The IAM policy for AWS Auto Scaling and cold standby architectures is now available to be assigned to an IAM role for the CloudGen Firewall.

iam_policy_autoscaling_done.png

Step 5. Create IAM Policy for Metered Billing

This IAM policy grants the necessary permissions for metered billing PAYG images to be able to report the used traffic to AWS.

  1. Log into the AWS console.
  2. Click Services and select IAM.
  3. In the left menu, click Policies.
  4. Click Create Policy.
  5. Next to Create Your Own Policy, click Select.
  6. Configure the IAM policy:
    • Policy Name – Enter a name for the policy.
    • (optional) Description
    • Policy Document – Copy and paste the following policy:
    {
        "Version": "2012-10-17",
        "Statement": [
            {
                "Action": [
                    "aws-marketplace:MeterUsage"
                ],
                "Effect": "Allow",
                "Resource": "*"
            }
        ]
    }

    aws_IAM_role_12.png

  7. Click Create Policy.

The IAM policy for metered billing is now available to be assigned to an IAM role for the CloudGen Firewall.

aws_IAM_role_13.png

Step 6. Create the IAM Role

Create the IAM role and assign the IAM policies for all CloudGen Firewall Cloud Integration features used by the firewall Instance.

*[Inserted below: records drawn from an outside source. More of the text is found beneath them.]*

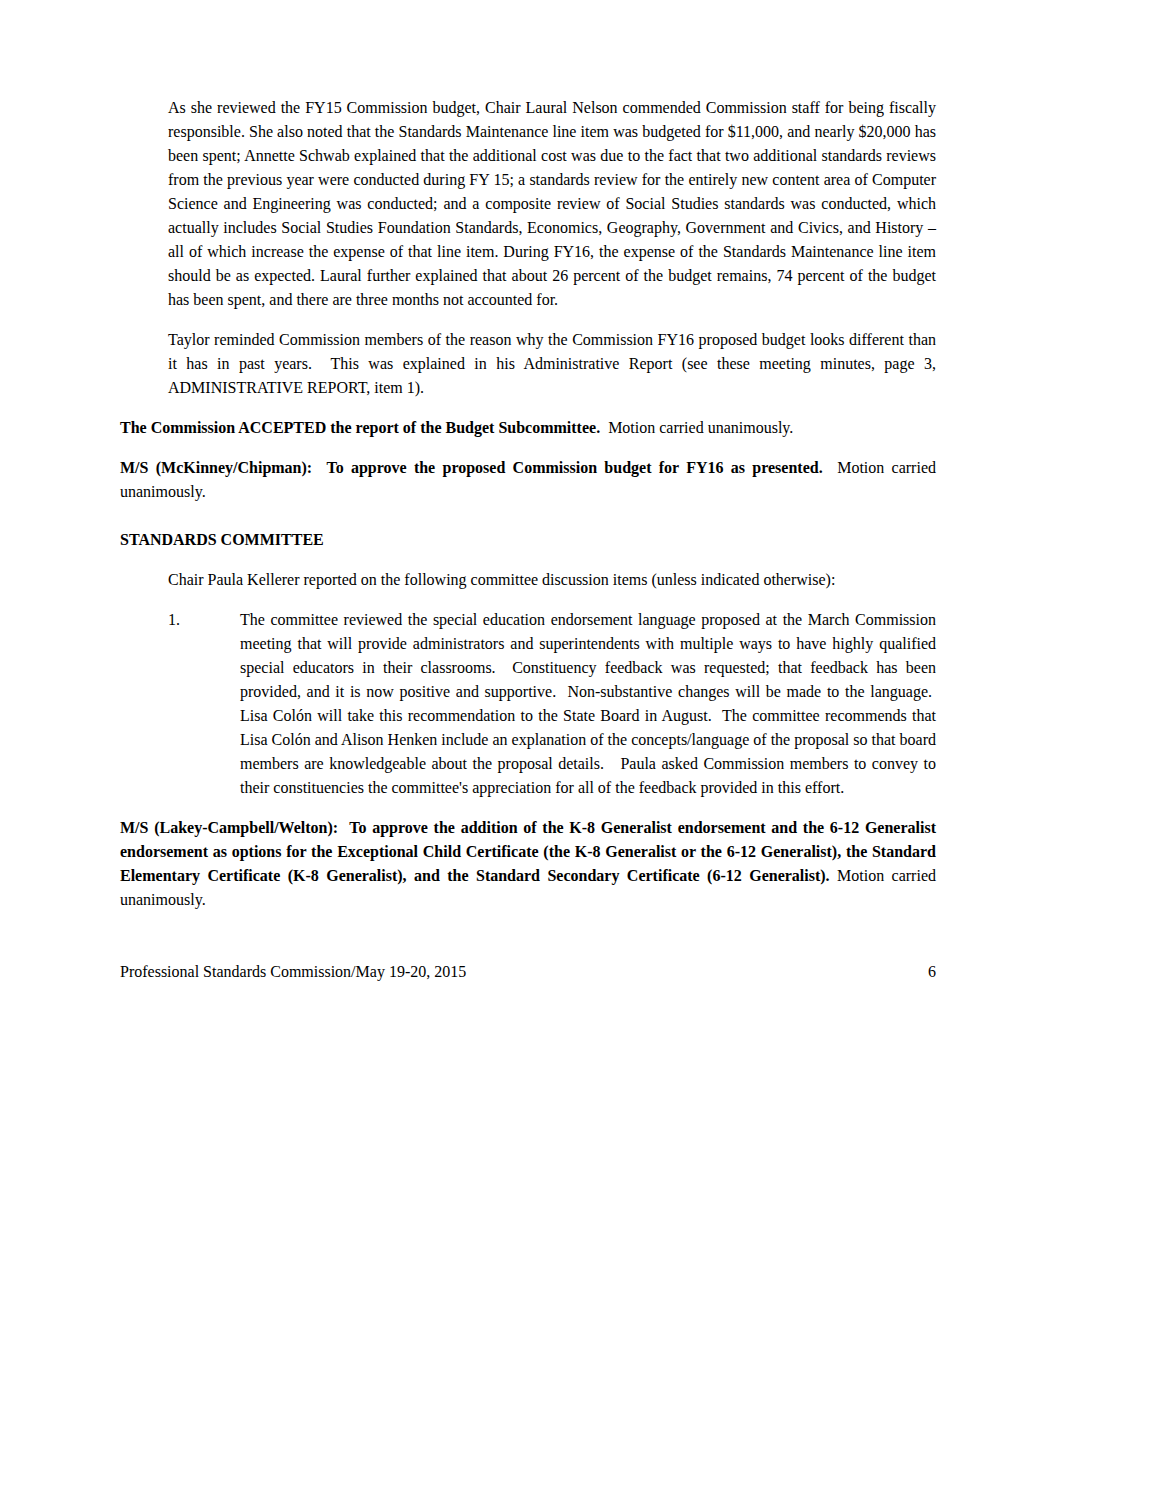As she reviewed the FY15 Commission budget, Chair Laural Nelson commended Commission staff for being fiscally responsible. She also noted that the Standards Maintenance line item was budgeted for $11,000, and nearly $20,000 has been spent; Annette Schwab explained that the additional cost was due to the fact that two additional standards reviews from the previous year were conducted during FY 15; a standards review for the entirely new content area of Computer Science and Engineering was conducted; and a composite review of Social Studies standards was conducted, which actually includes Social Studies Foundation Standards, Economics, Geography, Government and Civics, and History – all of which increase the expense of that line item. During FY16, the expense of the Standards Maintenance line item should be as expected. Laural further explained that about 26 percent of the budget remains, 74 percent of the budget has been spent, and there are three months not accounted for.
Taylor reminded Commission members of the reason why the Commission FY16 proposed budget looks different than it has in past years. This was explained in his Administrative Report (see these meeting minutes, page 3, ADMINISTRATIVE REPORT, item 1).
The Commission ACCEPTED the report of the Budget Subcommittee. Motion carried unanimously.
M/S (McKinney/Chipman): To approve the proposed Commission budget for FY16 as presented. Motion carried unanimously.
STANDARDS COMMITTEE
Chair Paula Kellerer reported on the following committee discussion items (unless indicated otherwise):
1. The committee reviewed the special education endorsement language proposed at the March Commission meeting that will provide administrators and superintendents with multiple ways to have highly qualified special educators in their classrooms. Constituency feedback was requested; that feedback has been provided, and it is now positive and supportive. Non-substantive changes will be made to the language. Lisa Colón will take this recommendation to the State Board in August. The committee recommends that Lisa Colón and Alison Henken include an explanation of the concepts/language of the proposal so that board members are knowledgeable about the proposal details. Paula asked Commission members to convey to their constituencies the committee's appreciation for all of the feedback provided in this effort.
M/S (Lakey-Campbell/Welton): To approve the addition of the K-8 Generalist endorsement and the 6-12 Generalist endorsement as options for the Exceptional Child Certificate (the K-8 Generalist or the 6-12 Generalist), the Standard Elementary Certificate (K-8 Generalist), and the Standard Secondary Certificate (6-12 Generalist). Motion carried unanimously.
Professional Standards Commission/May 19-20, 2015 6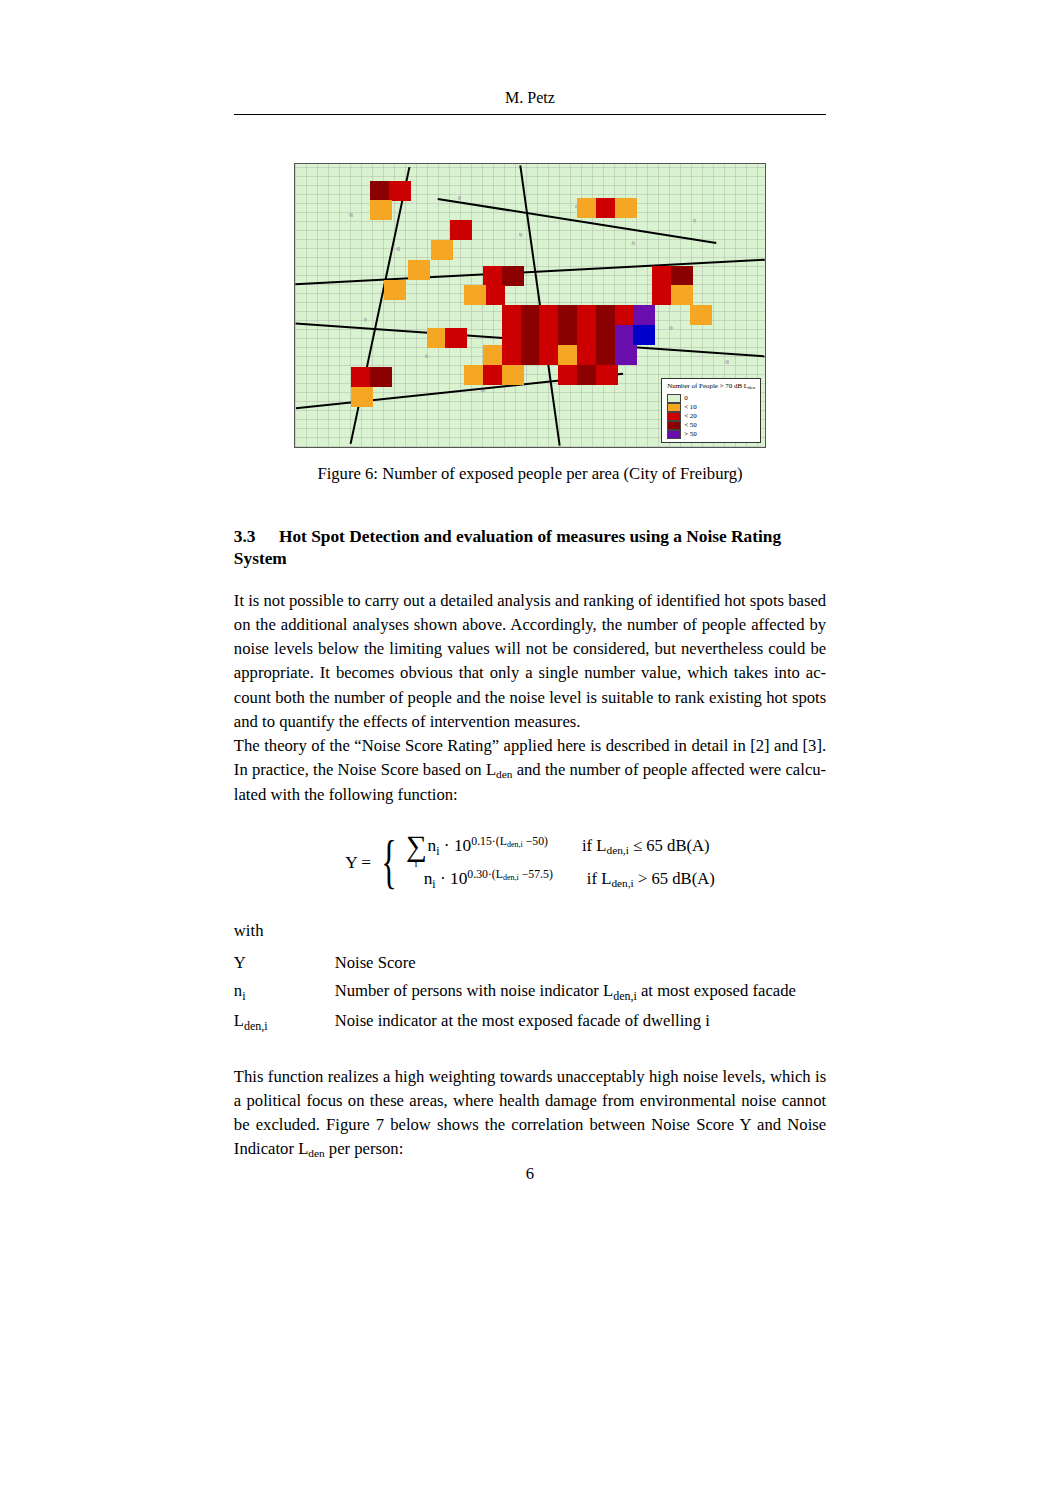M. Petz
Number of People > 70 dB Lden
0
< 10
< 20
< 50
> 50
Figure 6: Number of exposed people per area (City of Freiburg)
3.3 Hot Spot Detection and evaluation of measures using a Noise Rating System
It is not possible to carry out a detailed analysis and ranking of identified hot spots based on the additional analyses shown above. Accordingly, the number of people affected by noise levels below the limiting values will not be considered, but nevertheless could be appropriate. It becomes obvious that only a single number value, which takes into account both the number of people and the noise level is suitable to rank existing hot spots and to quantify the effects of intervention measures.
The theory of the “Noise Score Rating” applied here is described in detail in [2] and [3]. In practice, the Noise Score based on Lden and the number of people affected were calculated with the following function:
Y ={ ∑i ni · 100.15·(Lden,i −50) if Lden,i ≤ 65 dB(A) ni · 100.30·(Lden,i −57.5) if Lden,i > 65 dB(A)
with
| Y | Noise Score |
| n i | Number of persons with noise indicator L den,i at most exposed facade |
| L den,i | Noise indicator at the most exposed facade of dwelling i |
This function realizes a high weighting towards unacceptably high noise levels, which is a political focus on these areas, where health damage from environmental noise cannot be excluded. Figure 7 below shows the correlation between Noise Score Y and Noise Indicator Lden per person:
6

  1. Log into the AWS console.
  2. Click Services and select IAM.
  3. In the left menu, click Roles.
  4. Click Create New Role.
    aws_IAM_role_09.png
  5. Enter the Role Name.
  6. Click Next Step.
  7. In the AWS Service Roles section, next to Amazon EC2 click Select.
    aws_IAM_role_10.png
  8. Select the relevant IAM firewall policies for your planned CloudGen Firewall deployment.

    Select the policies only for features that will be used in the deployed firewall instance. You can change the attached IAM policies later if required.

    aws_IAM_role_11.png

  9. Click Next Step.
  10. Review the settings and click Create Role

Assign this role to the CloudGen Firewall instance during deployment.